Credit Card Debt in America, by the Numbers
This page compiles publicly available data on credit card debt in the United States. We update it periodically as new reports are released by the Federal Reserve, credit bureaus, and financial research organizations. The numbers are striking — but context matters more than shock value.
Figures cited here are drawn from Federal Reserve reports, TransUnion and Experian credit data releases, and published surveys from Bankrate, NerdWallet, and the Consumer Financial Protection Bureau. We cite approximate figures and encourage readers to check the latest releases for the most current numbers, as these change quarterly.
The national picture
Total revolving credit card debt in the US has exceeded $1 trillion, according to Federal Reserve data. To put that in perspective, it exceeds the GDP of most countries. This balance grows during holiday seasons and periods of economic stress, and it represents the aggregate of millions of individual households carrying balances month to month.
Average credit card balance per cardholder is approximately $6,000-$8,000, depending on the data source and measurement period.
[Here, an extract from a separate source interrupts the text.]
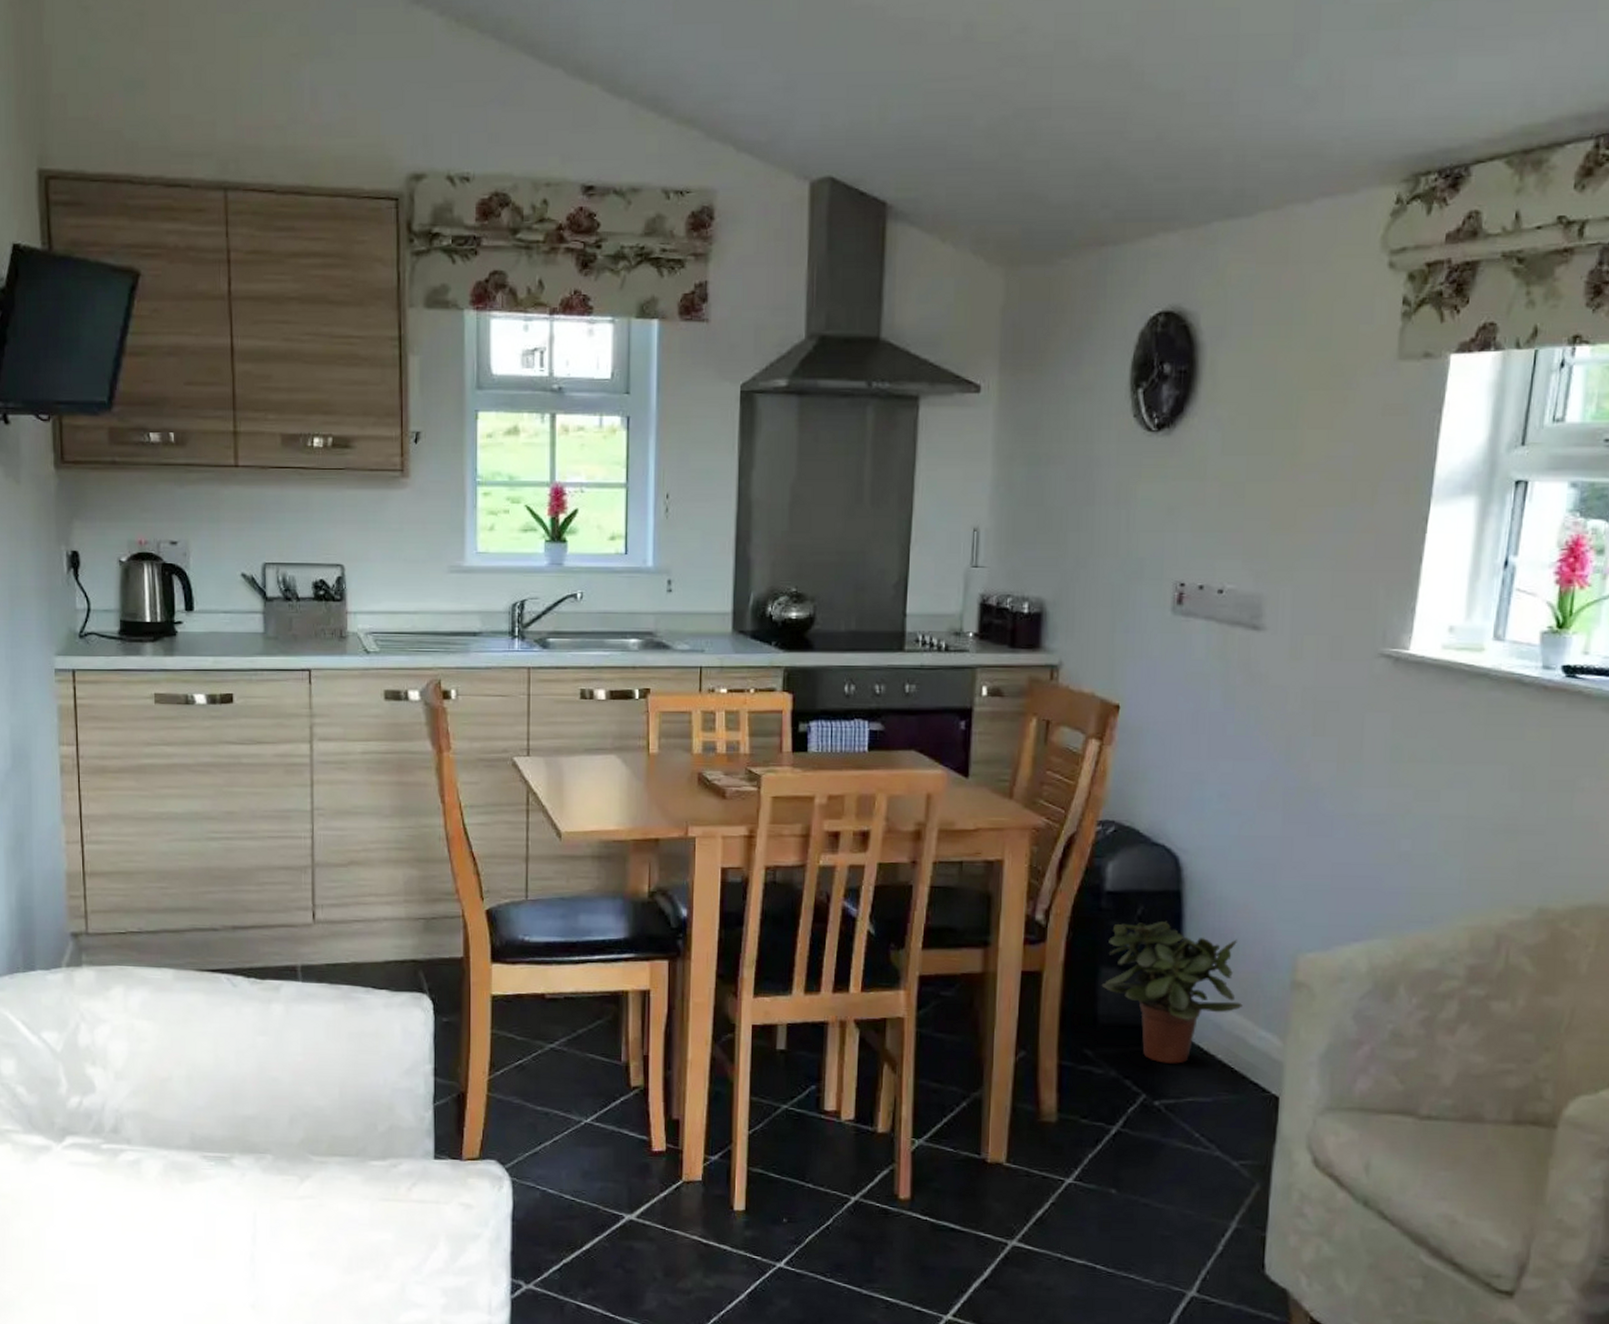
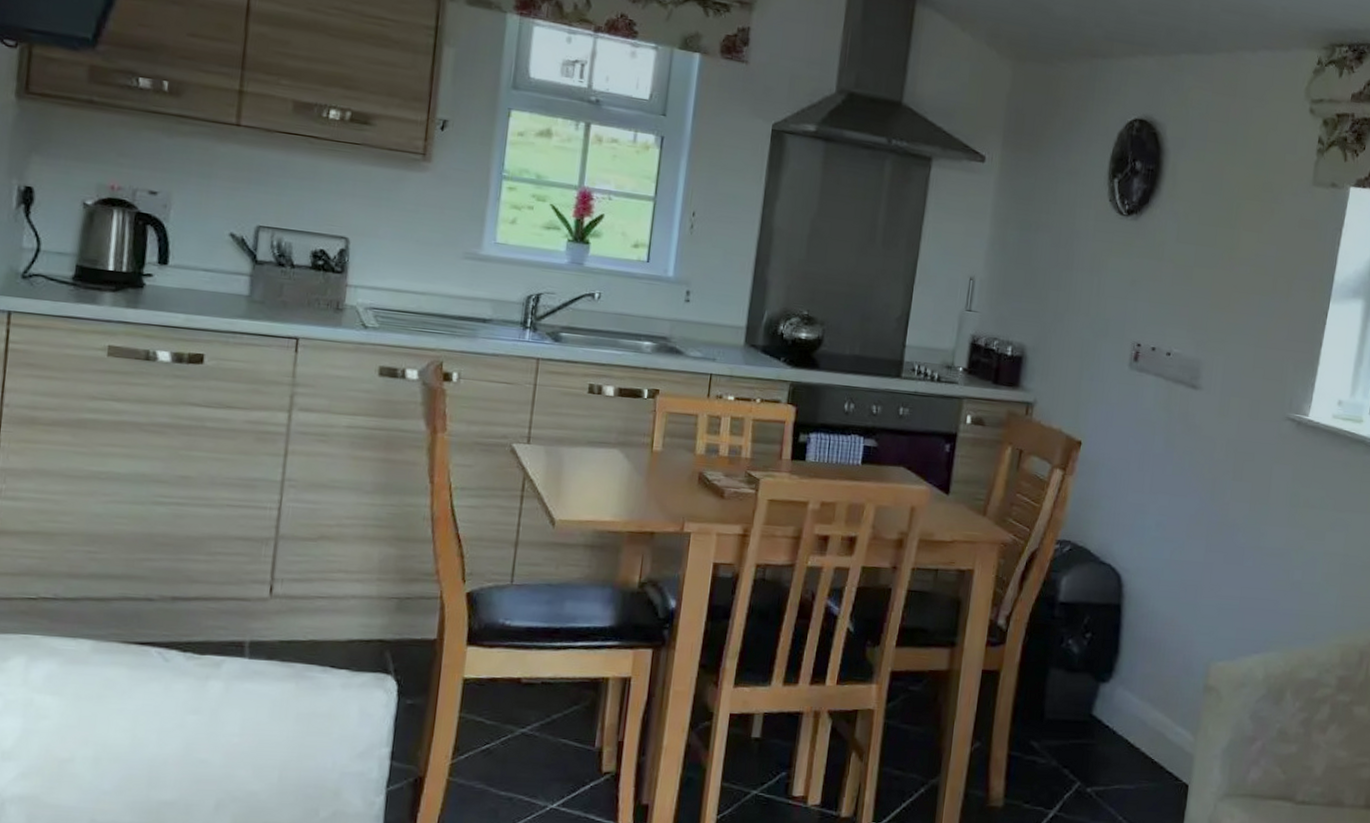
potted plant: present [1101,920,1243,1064] -> none [1049,629,1164,755]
This is a mean, not a median — high-balance cardholders pull the average up significantly. The median (the balance of the person in the middle) is lower, suggesting most cardholders carry less than the average while a smaller group carries substantially more.
Who carries the most debt
By age
Credit card debt tends to follow an inverted-U pattern across the lifespan. Young adults (18-24) carry relatively low balances (limited credit history and lower credit limits). Debt peaks among adults aged 40-55, when income is highest but so are expenses — mortgages, children, lifestyle inflation. Balances tend to decline after 55 as spending decreases and debt repayment becomes a priority heading into retirement.
By income
Higher-income households carry higher balances in absolute terms but lower balances relative to income. A household earning $150,000 with $12,000 in credit card debt is carrying 8% of income. A household earning $40,000 with $6,000 in debt is carrying 15%. The debt-to-income ratio, not the raw balance, determines financial stress.
By geography
States with higher costs of living tend to have higher average balances. Data from credit bureaus consistently shows higher averages in Alaska, Connecticut, New Jersey, Virginia, and Maryland. States with lower costs of living (Mississippi, West Virginia, Iowa) tend to have lower averages — but also lower incomes, making the relative burden comparable.
The minimum payment trap, visualized
The difference between minimum payments and a fixed $300/month payment on the same balance is approximately $8,700 in interest and 16 years of debt. Minimum payments are designed to keep the account current while maximizing interest income for the issuer. They are not a repayment plan.
Delinquency rates
Credit card delinquency rates (accounts 30+ days past due) have been rising from historic lows during the pandemic stimulus period. Recent Federal Reserve data shows delinquency rates climbing back toward pre-pandemic levels of roughly 2-3% for accounts 30+ days past due. The 90+ day delinquency rate (accounts seriously past due) is a smaller but more concerning subset — these accounts are likely to charge off (be written off as losses by the issuer).
Young adults (18-29) consistently have the highest delinquency rates, driven by lower incomes, thinner credit experience, and less financial margin. The delinquency gap between age groups has widened in recent quarters, suggesting younger cardholders are under disproportionate financial pressure.
What the numbers mean for you
If you carry no balance: You're in the minority, and you're using credit cards correctly. The rewards, protections, and credit-building benefits are working for you. The national debt statistics don't apply to your situation.
If you carry a balance: You're not alone — the majority of cardholders carry at least some revolving debt. But "common" doesn't mean "okay." The interest math above shows what's at stake. The most valuable thing a credit card site can tell you isn't which card earns the most points — it's that paying off your balance saves you more money than any rewards program ever will.
If you're in serious debt: The best credit card for you right now isn't a rewards card. It's a 0% APR balance transfer card that gives you 15-18 months of interest-free runway to pay down the balance. That single move — transferring a $6,500 balance from 22% APR to 0% for 18 months — can save you thousands of dollars and years of payments. After the debt is cleared, come back and we'll find you a rewards card worth carrying.